Though the level of sophistication achieved by these robots is undoubtedly impressive, Thalmann, a pioneer in AI robotics and the creator of Nadine, believes it will still take years to develop robots that are self-aware and understand the context of their speech.

Looking Ahead

Though the AI for Good summit does not expect to reach a formal agreement on AI governance, it hopes to converge ideas on addressing the challenges AI presents and to generate concrete recommendations on AI governance mechanisms. The summit serves as a platform for the exchange of ideas and collaboration, and its discussions have previously led to the creation of focus groups working on new standards. A notable example is a group launched in partnership with the World Health Organization that evaluates diagnoses and treatment decisions made by AI.

The Role of Governance in AI

The need for global AI governance frameworks is more apparent than ever before. As ITU Secretary-General Doreen Bogdan-Martin stated, the rapid development of generative AI, capable of creating novel content like text, images, and even computer code, has created new challenges that need to be addressed. While Bogdan-Martin does not anticipate the adoption of a formal declaration or negotiated statement on AI governance at the summit, the event is an important step towards the convergence of perspectives on managing AI’s challenges.

Several focus groups, born out of conversations at the summit over the years, have been working on creating new standards for the use of AI. These groups have even extended to partnerships with important international bodies, such as the World Health Organization, demonstrating the significance of AI across various sectors.

The Pioneers of AI

The AI for Good Global Summit presents an opportunity for attendees to witness firsthand the possibilities of AI technologies. One example is the Jam Galaxy Band’s Desi, a humanoid robot capable of generating and singing lyrics, showcasing how AI can be used creatively and unexpectedly.

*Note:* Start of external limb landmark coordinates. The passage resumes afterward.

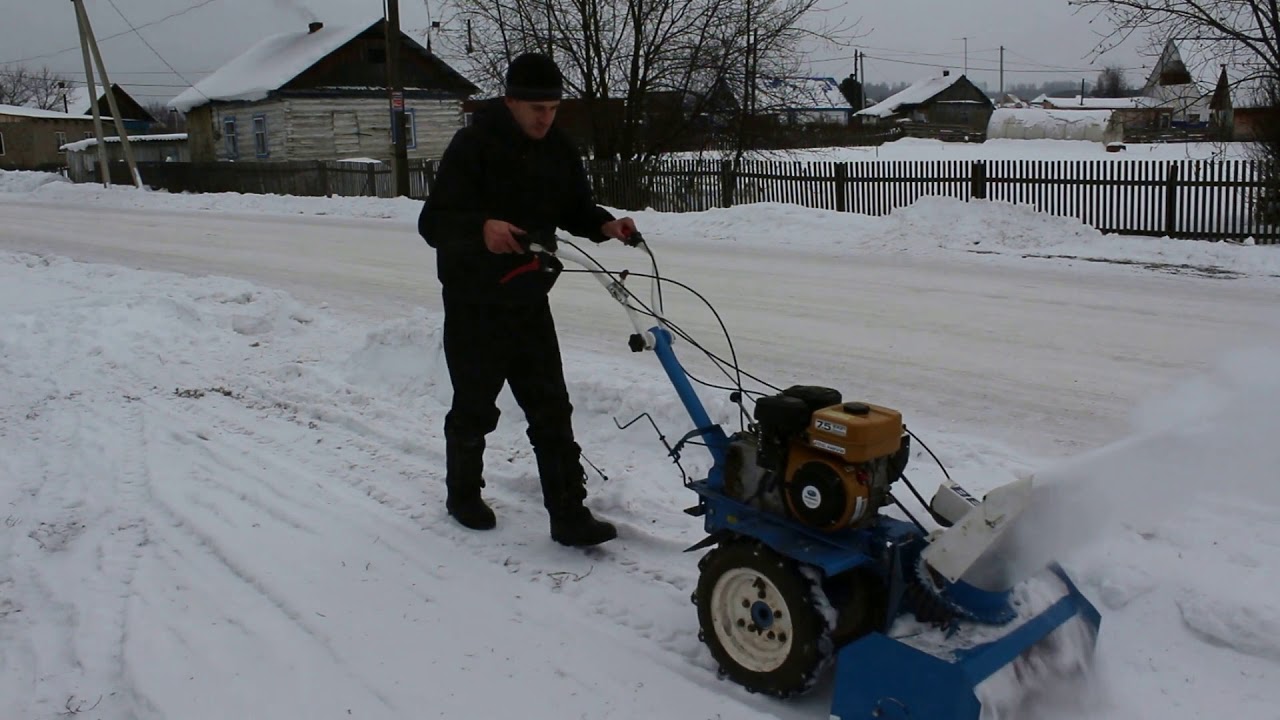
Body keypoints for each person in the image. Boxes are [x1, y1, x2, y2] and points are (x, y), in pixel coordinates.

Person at [417, 51, 641, 547]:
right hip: (474, 300)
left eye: (554, 108)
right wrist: (482, 228)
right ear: (511, 101)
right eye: (536, 108)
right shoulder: (473, 145)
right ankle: (462, 493)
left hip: (528, 294)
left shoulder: (558, 149)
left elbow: (574, 208)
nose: (545, 117)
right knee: (475, 405)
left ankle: (568, 514)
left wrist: (605, 223)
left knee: (551, 408)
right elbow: (432, 223)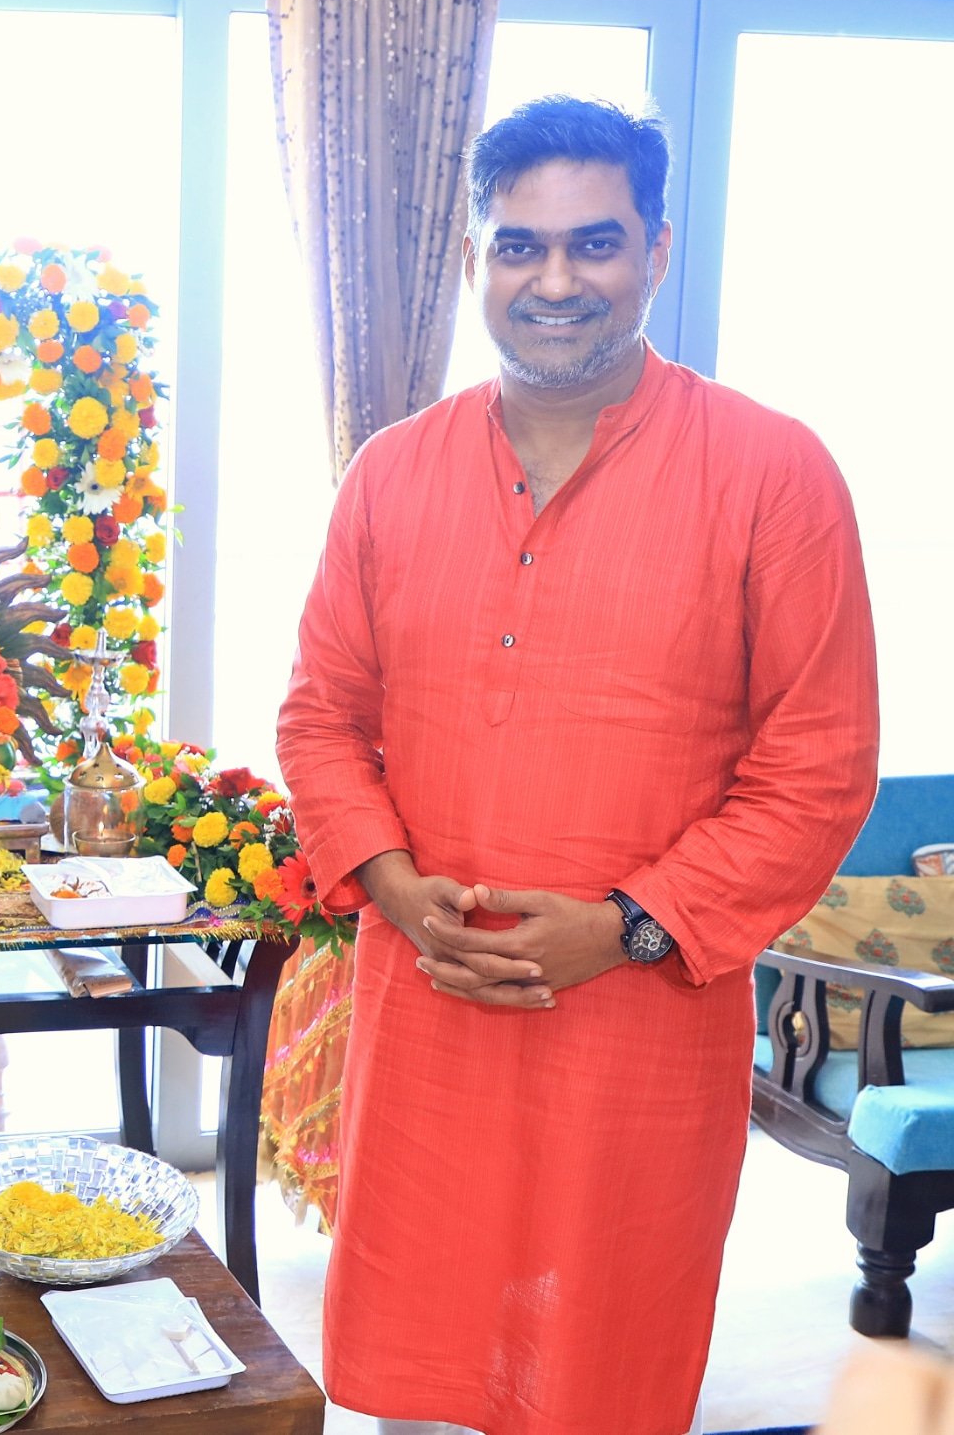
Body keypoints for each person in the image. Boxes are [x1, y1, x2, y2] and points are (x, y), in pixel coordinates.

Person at [277, 95, 879, 1435]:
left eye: (593, 244)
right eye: (519, 246)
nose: (556, 281)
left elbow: (820, 763)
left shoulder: (774, 475)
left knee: (599, 1372)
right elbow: (321, 714)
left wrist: (630, 925)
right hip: (429, 1009)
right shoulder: (388, 475)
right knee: (424, 1385)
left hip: (640, 1031)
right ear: (476, 262)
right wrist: (389, 882)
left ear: (657, 250)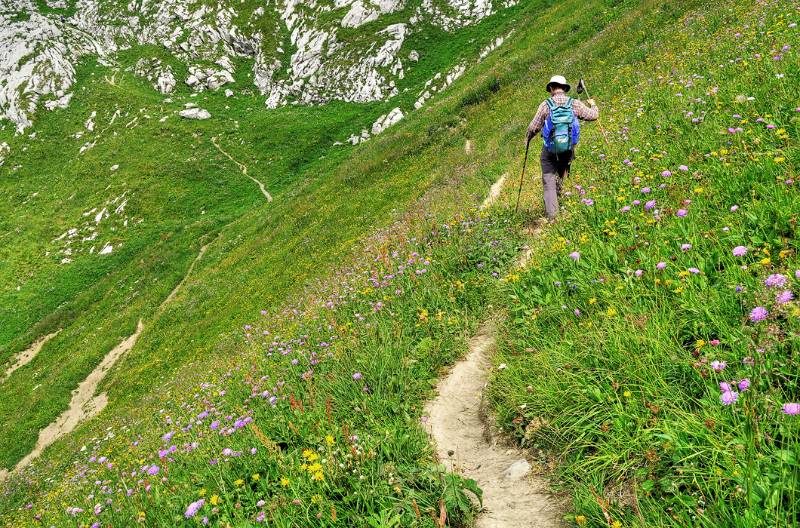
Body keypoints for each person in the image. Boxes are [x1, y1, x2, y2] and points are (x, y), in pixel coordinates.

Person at [525, 75, 598, 221]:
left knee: (548, 180)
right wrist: (593, 104)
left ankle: (553, 217)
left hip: (550, 150)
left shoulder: (545, 105)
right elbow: (593, 116)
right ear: (564, 88)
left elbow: (533, 127)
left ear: (551, 88)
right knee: (561, 173)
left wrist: (527, 140)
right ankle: (558, 197)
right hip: (568, 149)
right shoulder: (574, 104)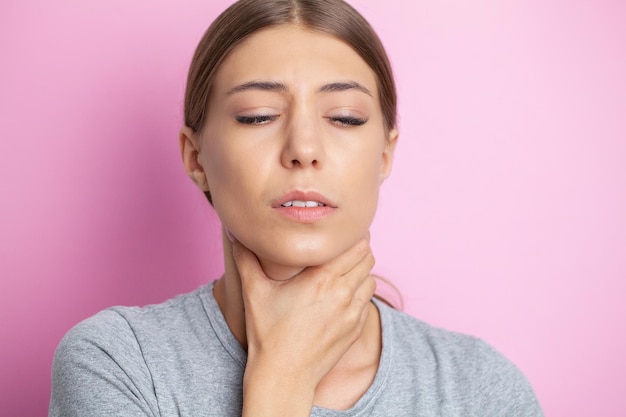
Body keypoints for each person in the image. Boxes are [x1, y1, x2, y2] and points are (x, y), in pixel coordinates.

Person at [49, 0, 544, 416]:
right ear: (195, 157)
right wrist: (281, 379)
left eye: (345, 118)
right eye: (258, 115)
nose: (303, 148)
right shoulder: (119, 362)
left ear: (386, 154)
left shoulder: (479, 390)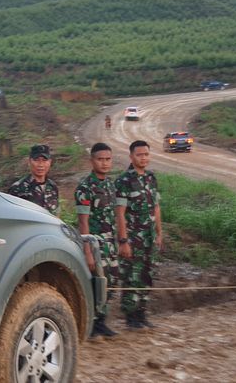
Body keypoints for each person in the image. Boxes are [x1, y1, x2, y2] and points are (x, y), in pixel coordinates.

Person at [115, 139, 163, 329]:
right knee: (131, 276)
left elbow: (156, 207)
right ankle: (131, 317)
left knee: (147, 275)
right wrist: (123, 240)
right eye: (139, 155)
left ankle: (142, 314)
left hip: (149, 238)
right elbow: (119, 213)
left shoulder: (151, 178)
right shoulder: (124, 181)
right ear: (131, 156)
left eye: (146, 154)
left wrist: (160, 233)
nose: (143, 158)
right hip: (133, 239)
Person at [75, 142, 119, 337]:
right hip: (94, 244)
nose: (104, 163)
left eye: (107, 159)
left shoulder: (110, 184)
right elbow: (83, 222)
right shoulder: (85, 188)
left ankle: (101, 321)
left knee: (111, 281)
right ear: (92, 161)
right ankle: (90, 323)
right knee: (95, 283)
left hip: (110, 243)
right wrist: (87, 252)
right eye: (100, 159)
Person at [8, 144, 60, 216]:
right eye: (36, 160)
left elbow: (56, 215)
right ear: (29, 162)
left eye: (44, 160)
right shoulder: (18, 188)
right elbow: (12, 216)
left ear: (50, 162)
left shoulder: (53, 186)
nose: (40, 165)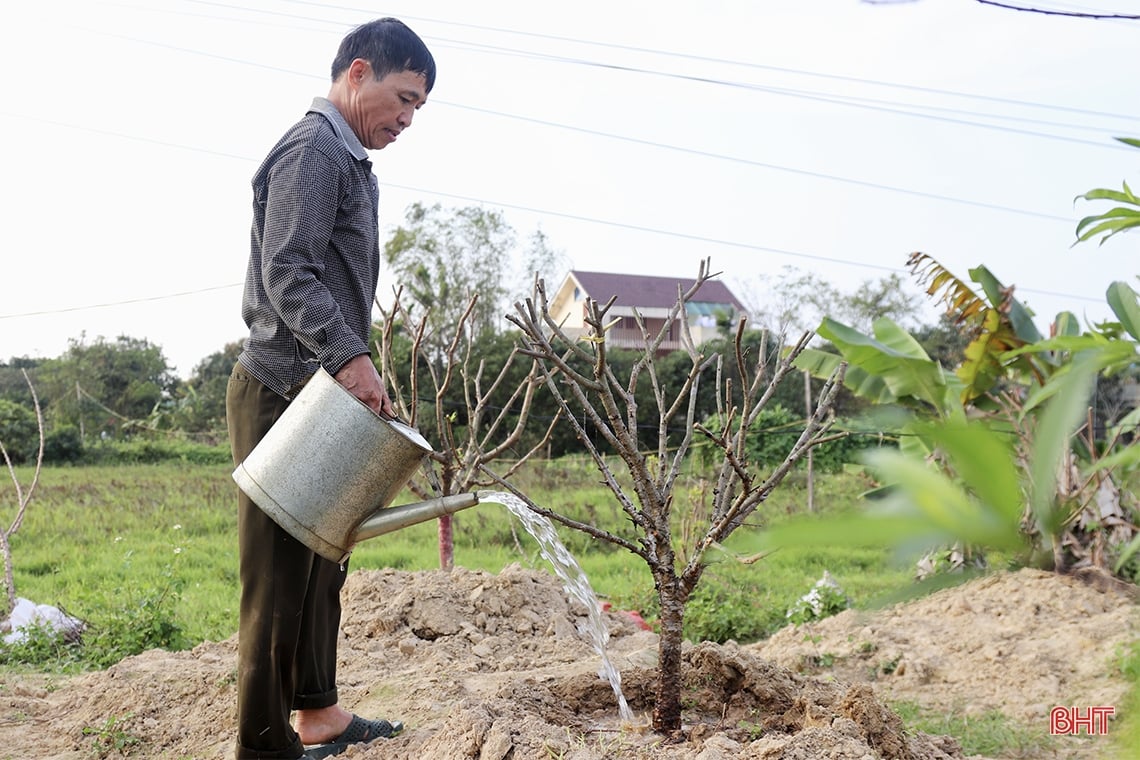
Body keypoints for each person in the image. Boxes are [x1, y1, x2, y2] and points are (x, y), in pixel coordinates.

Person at [225, 18, 435, 760]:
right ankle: (262, 747)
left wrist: (347, 372)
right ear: (358, 72)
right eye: (403, 98)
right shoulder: (315, 149)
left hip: (320, 394)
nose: (407, 120)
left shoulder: (349, 160)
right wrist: (353, 359)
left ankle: (318, 715)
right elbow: (288, 272)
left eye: (418, 109)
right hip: (284, 388)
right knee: (279, 583)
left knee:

Then there is Nadine, a humanoid social robot designed to interact with people. Developed by University of Geneva professor and AI pioneer Nadia Thalmann, Nadine can answer questions on the spot, a skill indicative of AI’s potential to revolutionize customer service, education, and healthcare. However, Thalmann believes we are still years away from robots achieving self-awareness and understanding the context of what they say.


Looking ahead, the discourse at the summit will likely continue to influence the global AI governance landscape. In addition to serving as a catalyst for new focus groups and partnerships, the insights shared at the summit will continue to shape our understanding of AI’s opportunities and challenges, guiding us as we strive to harness the power of AI for the good of society.